Fitch’s critique of the Democratic Party earned him a few enemies, but that wasn’t all. He was at least as withering on the topic of unions in New York. In a series of pieces for the Voice throughout the 1990s, he detailed the corruption and compromises of the labor movement in the city—stolen elections, stolen money, sweatshops with the union label, complicity with FIRE’s economic vision for the city.
Bob took that critique to the national level with his 2006 book, Solidarity for Sale, which focused on the taboo topic of union corruption. Why is it, Bob asked, that no other labor movement in the First World is so full of mobsters, shakedown artists, hacks, and thieves? Here’s the beginning of an answer, from an interview he did with Michael Yates of Monthly Review:
Essentially, the American labor movement consists of 20,000 semi-autonomous local unions. Like feudal vassals, local leaders get their exclusive jurisdiction from a higher level organization and pass on a share of their dues. The ordinary members are like the serfs who pay compulsory dues and come with the territory. The union bosses control jobs—staff jobs or hiring hall jobs—the coin of the political realm. Those who get the jobs—the clients—give back their unconditional loyalty. The politics of loyalty produces, systematically, poles of corruption and apathy. The privileged minority who turn the union into their personal business. And the vast majority who ignore the union as none of their business.
It wasn’t all analysis, though. Bob tried several times to put together groups of intellectuals and activists to devise an alternative economic strategy for New York—some kind of reindustrialization that would put people to work and counter the polarization that has characterized the city for the last 30-40 years. I worked with him on several of those efforts, but we could never get it off the ground. There was no funding, no institutional base, few people familiar enough with the issues—and even fewer willing to risk alienating the Democrats or the unions by signing on. Jobs and reputations were at stake.

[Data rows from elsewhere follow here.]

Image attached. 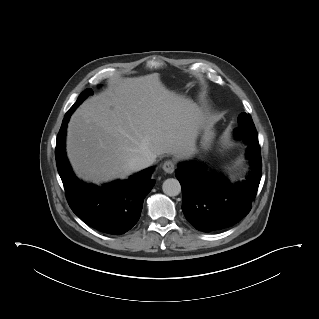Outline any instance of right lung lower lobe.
<instances>
[{"mask_svg": "<svg viewBox=\"0 0 319 319\" xmlns=\"http://www.w3.org/2000/svg\"><path fill=\"white\" fill-rule=\"evenodd\" d=\"M75 109L70 108L65 114L55 150L57 169L67 201L73 212L87 225L107 234H124L140 218L143 200L155 183L151 179L153 168L145 169L128 180H118L103 187L79 181L65 153L66 127Z\"/></svg>", "mask_w": 319, "mask_h": 319, "instance_id": "98d812e1", "label": "right lung lower lobe"}]
</instances>
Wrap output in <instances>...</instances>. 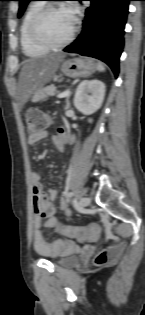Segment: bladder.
<instances>
[{
  "label": "bladder",
  "mask_w": 145,
  "mask_h": 315,
  "mask_svg": "<svg viewBox=\"0 0 145 315\" xmlns=\"http://www.w3.org/2000/svg\"><path fill=\"white\" fill-rule=\"evenodd\" d=\"M53 262L56 266L69 268L74 267L78 264L79 259L78 255L75 252L63 254L61 257L53 259Z\"/></svg>",
  "instance_id": "bladder-1"
}]
</instances>
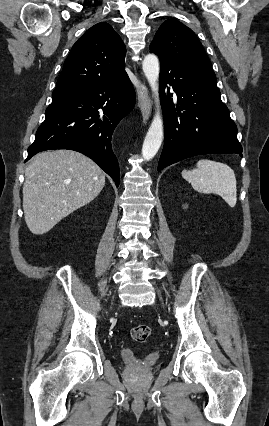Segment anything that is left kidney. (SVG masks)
<instances>
[{"mask_svg": "<svg viewBox=\"0 0 269 426\" xmlns=\"http://www.w3.org/2000/svg\"><path fill=\"white\" fill-rule=\"evenodd\" d=\"M183 208H184V209H187V208H188V205H186V204H185V205H183Z\"/></svg>", "mask_w": 269, "mask_h": 426, "instance_id": "5707ae66", "label": "left kidney"}]
</instances>
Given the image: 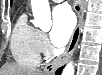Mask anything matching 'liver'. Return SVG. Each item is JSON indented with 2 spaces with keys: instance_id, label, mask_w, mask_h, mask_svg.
<instances>
[{
  "instance_id": "obj_1",
  "label": "liver",
  "mask_w": 102,
  "mask_h": 75,
  "mask_svg": "<svg viewBox=\"0 0 102 75\" xmlns=\"http://www.w3.org/2000/svg\"><path fill=\"white\" fill-rule=\"evenodd\" d=\"M0 75H44L41 70L25 68L15 63H6L0 68Z\"/></svg>"
}]
</instances>
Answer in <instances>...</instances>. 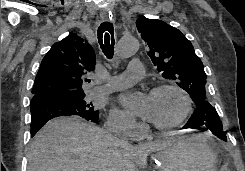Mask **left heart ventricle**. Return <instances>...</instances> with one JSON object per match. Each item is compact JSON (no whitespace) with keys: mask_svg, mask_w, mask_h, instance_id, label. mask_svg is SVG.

(Bob once thanked a union economist in a footnote in a journal article. The economist called him, his voice full of alarm. He was afraid that merely incurring Bob’s public gratitude could put his continued employment at risk.)
And I haven’t even mentioned his study of Marx while he was working for army intelligence, his early work on Ghana and Wall Street control of corporate America, or his tenure as an editor at Ramparts. His tales of Berkeley in the 1960s were wonderful to listen to; fear of litigation keeps me from repeating the best of them.
For all his truth-telling, Bob was ostracized not only by the progressive establishment in New York but also by academia, which found him not only too outspoken, but too polymath as well. Universities like well-behaved specialists, not rude questioners. Though his material situation improved somewhat in recent years, he lived most of his life on very little money. His major sources of income were freelance writing fees, small book advances, and the sweatshop wages enjoyed by adjunct faculty (which is what you call a temp worker with a PhD). As Guttenplan, the former Village Voice editor who introduced me to Bob, wrote just after his death: “[It’s a] scandal that they scrape the barrel to give these so-called genius grants to third-rate conventional fakers when Bob Fitch, a man who did his own thinking and his own research, and who came up with truly original insights about some pretty important topics—urban planning, organized labor, critical journalism—had to live like a luftmensch.”
Much to my regret, I’d fallen out of touch with Bob in recent years, and had just resolved to reverse that. I missed his mind—and, though he could be a prickly character at times, his warmth. RIP, Bob. They don’t make many like you.